Evolution of CIV Absorbers I. The Cosmic Incidence

TL;DR

This study analyzes the distribution and evolution of CIV absorbers over a wide redshift range using high-resolution quasar spectra, revealing how their incidence and properties change over cosmic time and comparing observations with cosmological simulations.

Contribution

It provides the first large high-resolution survey of CIV absorbers including the weakest populations, and models their evolution with redshift, comparing results with cosmological simulations.

Findings

CIV absorber incidence increases over cosmic time, especially for stronger absorbers.

The equivalent width distribution follows a Schechter function with evolving parameters.

Cosmological simulations overproduce weak absorbers at certain redshifts, but match better at higher equivalent widths.

Abstract

We present a large high-resolution study of the distribution and evolution of CIV absorbers, including the weakest population with equivalent widths $W_r<0.3$~{\AA}. By searching 369 high-resolution, high signal-to-noise spectra of quasars at $1.1\leq z_{em} \leq5.3$ from Keck/HIRES and VLT/UVES, we find $1268$ CIV absorbers with $W_r \geq 0.05$~{\AA} (our $\sim50\%$ completeness limit) at redshifts $1\leq z \leq4.75$. A Schechter function describes the observed equivalent width distribution with a transition from power-law to exponential decline at $W_r \gtrsim 0.5$~{\AA}. The power-law slope $\alpha$ rises by $\sim7\%$ and transition equivalent width $W_{\star}$ falls by $\sim\!20\%$ from $\langle z \rangle=1.7$ to $\langle z \rangle=3.6$. We find that the co-moving redshift path density, $dN/dX$, of $W_r \geq 0.05$~{\AA} absorbers rises by $\sim1.8$ times from $z\simeq 4.0$ to $z\simeq 1.3$, while the $W_r \geq 0.6$~{\AA} $dN/dX$ rises by a factor of $\sim8.5$. We quantify the observed evolution by a model in which $dN/dX$ decreases linearly with redshift.
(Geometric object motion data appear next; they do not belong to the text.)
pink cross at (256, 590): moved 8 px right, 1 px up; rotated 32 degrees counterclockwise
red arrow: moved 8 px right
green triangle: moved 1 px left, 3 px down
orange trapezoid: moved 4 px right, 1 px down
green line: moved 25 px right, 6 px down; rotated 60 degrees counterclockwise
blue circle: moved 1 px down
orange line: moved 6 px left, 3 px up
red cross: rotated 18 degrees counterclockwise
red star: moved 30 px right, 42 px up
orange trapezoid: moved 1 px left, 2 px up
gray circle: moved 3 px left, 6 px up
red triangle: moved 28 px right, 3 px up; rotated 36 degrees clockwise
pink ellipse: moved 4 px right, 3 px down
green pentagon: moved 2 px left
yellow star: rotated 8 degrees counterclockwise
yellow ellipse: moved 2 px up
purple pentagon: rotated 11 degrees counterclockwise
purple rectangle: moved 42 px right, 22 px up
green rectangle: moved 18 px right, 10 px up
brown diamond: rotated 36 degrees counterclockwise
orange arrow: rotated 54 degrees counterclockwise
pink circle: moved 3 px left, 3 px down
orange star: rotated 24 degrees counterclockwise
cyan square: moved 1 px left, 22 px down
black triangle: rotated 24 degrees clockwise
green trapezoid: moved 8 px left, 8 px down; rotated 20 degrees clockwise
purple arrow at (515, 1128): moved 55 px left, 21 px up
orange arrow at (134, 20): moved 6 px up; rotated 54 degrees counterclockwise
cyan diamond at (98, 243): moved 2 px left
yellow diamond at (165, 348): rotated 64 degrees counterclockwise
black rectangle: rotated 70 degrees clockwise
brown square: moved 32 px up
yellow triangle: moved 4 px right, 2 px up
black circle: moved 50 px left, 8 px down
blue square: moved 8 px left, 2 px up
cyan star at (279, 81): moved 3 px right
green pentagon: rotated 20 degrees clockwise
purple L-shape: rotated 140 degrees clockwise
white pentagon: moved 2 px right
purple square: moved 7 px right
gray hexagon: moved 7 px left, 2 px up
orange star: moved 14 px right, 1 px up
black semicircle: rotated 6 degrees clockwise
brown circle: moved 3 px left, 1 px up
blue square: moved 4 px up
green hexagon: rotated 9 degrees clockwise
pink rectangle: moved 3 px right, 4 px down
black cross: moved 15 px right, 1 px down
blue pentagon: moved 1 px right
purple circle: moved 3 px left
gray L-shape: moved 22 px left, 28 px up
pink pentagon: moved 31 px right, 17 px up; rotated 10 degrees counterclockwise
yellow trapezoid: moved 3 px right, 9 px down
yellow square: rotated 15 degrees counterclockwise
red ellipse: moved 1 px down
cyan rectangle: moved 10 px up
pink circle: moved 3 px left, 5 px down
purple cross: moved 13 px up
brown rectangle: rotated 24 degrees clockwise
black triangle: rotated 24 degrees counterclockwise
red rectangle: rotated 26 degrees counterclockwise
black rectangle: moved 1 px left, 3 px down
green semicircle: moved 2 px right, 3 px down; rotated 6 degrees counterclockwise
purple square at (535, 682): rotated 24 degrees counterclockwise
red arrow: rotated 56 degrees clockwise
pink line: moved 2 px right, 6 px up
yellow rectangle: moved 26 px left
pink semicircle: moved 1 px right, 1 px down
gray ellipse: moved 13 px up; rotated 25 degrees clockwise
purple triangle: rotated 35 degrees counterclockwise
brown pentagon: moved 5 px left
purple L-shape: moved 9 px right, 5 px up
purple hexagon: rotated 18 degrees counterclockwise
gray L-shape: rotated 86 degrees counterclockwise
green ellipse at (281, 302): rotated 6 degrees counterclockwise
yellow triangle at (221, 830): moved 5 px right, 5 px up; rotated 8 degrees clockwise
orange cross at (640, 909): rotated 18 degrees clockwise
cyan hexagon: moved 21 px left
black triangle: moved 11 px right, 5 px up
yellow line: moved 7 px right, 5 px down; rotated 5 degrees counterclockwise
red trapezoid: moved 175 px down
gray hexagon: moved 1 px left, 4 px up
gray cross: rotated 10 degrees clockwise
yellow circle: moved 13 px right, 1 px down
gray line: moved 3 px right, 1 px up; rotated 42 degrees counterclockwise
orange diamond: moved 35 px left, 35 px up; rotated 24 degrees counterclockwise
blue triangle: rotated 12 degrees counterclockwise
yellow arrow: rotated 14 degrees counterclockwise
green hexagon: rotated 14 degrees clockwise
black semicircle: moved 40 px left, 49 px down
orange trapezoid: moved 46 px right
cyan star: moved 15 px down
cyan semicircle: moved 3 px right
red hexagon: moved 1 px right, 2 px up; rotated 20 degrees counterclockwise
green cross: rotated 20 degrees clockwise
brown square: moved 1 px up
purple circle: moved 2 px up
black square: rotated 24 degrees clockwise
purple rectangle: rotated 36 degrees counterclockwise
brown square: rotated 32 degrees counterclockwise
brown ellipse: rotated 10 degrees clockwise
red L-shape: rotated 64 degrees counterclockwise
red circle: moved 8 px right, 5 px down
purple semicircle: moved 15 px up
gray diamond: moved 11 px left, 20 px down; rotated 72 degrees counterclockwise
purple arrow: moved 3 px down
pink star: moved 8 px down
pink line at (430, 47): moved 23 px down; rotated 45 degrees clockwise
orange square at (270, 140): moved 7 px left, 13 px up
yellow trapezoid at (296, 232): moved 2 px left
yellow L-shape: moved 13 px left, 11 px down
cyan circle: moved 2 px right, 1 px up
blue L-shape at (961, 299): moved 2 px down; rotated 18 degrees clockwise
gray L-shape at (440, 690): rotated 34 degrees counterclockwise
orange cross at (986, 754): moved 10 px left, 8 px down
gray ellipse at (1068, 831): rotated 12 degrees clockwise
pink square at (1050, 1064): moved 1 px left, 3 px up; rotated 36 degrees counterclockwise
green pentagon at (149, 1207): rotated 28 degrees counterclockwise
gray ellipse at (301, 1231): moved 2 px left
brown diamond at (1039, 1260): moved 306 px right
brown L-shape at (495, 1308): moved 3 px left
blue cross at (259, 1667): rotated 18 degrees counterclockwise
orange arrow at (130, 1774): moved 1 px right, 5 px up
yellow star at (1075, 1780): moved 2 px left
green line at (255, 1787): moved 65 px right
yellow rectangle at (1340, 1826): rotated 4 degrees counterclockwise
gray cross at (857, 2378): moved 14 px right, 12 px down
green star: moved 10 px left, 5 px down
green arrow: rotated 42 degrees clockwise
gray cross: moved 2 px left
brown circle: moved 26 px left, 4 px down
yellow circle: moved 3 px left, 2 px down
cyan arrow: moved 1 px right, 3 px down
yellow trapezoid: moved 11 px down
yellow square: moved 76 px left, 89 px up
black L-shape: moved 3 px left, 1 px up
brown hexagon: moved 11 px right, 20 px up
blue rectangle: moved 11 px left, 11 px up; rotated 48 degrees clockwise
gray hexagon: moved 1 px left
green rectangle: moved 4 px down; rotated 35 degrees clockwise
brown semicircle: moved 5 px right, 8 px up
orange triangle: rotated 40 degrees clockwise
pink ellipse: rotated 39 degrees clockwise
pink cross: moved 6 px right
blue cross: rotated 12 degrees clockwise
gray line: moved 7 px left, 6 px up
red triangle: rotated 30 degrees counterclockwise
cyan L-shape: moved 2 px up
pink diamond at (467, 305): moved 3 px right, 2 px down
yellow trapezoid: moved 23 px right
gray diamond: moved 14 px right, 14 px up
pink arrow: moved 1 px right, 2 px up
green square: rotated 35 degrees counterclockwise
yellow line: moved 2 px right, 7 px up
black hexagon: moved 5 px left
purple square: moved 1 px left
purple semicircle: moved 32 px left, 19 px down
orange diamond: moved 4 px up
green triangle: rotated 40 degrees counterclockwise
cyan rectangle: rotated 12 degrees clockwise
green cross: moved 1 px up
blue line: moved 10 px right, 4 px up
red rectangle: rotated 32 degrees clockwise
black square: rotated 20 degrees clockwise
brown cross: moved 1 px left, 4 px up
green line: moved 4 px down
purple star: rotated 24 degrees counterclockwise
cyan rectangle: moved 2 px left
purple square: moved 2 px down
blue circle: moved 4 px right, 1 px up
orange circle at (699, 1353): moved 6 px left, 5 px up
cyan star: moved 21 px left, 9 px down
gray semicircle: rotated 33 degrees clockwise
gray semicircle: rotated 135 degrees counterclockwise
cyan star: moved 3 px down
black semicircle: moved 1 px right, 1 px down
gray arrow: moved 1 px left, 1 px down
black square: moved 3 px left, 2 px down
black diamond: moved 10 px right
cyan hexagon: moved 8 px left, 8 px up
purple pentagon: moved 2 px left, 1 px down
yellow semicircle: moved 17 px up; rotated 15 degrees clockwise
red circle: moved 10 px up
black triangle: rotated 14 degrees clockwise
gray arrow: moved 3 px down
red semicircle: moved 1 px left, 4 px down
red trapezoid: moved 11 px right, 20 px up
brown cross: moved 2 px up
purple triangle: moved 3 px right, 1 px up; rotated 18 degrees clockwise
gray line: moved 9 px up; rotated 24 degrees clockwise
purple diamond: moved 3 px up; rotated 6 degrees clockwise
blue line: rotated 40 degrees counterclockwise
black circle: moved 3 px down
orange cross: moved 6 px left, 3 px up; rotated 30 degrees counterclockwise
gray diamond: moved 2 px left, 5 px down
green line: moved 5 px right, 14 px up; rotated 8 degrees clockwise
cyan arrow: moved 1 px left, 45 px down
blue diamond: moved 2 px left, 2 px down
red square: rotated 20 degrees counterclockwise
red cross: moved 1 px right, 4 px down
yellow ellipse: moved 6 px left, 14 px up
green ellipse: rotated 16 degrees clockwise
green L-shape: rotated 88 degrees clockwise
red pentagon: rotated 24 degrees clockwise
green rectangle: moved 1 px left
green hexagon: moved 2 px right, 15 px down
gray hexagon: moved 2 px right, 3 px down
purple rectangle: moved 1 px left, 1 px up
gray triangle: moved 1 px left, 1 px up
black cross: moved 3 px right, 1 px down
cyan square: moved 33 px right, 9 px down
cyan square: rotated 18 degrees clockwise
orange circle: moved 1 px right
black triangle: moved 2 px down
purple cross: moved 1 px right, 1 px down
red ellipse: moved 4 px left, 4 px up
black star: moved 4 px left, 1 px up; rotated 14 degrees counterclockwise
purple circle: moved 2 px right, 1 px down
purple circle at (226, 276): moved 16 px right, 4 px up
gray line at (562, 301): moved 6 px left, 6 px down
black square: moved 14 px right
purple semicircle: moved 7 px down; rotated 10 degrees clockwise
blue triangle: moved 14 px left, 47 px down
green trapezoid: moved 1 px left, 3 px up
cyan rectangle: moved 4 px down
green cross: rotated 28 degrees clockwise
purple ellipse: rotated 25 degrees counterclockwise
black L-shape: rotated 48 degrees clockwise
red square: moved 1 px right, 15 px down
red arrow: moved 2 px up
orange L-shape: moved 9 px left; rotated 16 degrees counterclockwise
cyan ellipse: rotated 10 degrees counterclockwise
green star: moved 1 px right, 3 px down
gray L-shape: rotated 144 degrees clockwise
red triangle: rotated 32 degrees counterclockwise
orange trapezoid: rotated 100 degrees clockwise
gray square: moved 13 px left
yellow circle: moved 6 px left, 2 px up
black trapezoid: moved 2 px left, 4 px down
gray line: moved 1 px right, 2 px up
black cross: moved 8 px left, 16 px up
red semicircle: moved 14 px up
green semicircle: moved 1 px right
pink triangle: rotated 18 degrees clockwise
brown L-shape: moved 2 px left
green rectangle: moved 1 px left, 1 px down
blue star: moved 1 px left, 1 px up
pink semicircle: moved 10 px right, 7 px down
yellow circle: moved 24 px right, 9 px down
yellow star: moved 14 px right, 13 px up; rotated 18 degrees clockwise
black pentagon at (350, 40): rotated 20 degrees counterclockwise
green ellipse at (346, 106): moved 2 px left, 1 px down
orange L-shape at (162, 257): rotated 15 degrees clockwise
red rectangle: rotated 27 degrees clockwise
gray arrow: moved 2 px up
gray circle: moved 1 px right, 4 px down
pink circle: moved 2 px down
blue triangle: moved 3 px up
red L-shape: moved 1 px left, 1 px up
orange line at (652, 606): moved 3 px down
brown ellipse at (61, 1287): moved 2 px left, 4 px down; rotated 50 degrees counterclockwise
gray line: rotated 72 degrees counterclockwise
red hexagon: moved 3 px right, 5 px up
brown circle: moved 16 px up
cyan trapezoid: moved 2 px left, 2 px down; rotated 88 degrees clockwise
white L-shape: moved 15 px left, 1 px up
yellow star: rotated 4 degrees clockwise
The model suggests that populations with larger $W_r$ thresholds evolve faster with redshift and appear later in the universe. The cosmological Technicolor Dawn simulations at $z=3-5$ over-produce the observed abundance of absorbers with $W_r<0.3$~{\AA}, while yielding better agreement at higher $W_r$. Our empirical linear model successfully describes {CIV evolution in the simulations and the observed evolution of $W_r \geq 0.6$~{\AA} CIV for the past $\sim12$ Gyr. Combining our measurements with the literature gives us a picture of CIV-absorbing structures becoming more numerous and/or larger in physical size over the last $\approx13$ Gyr of cosmic time ($z\sim6$ to $z\sim0$).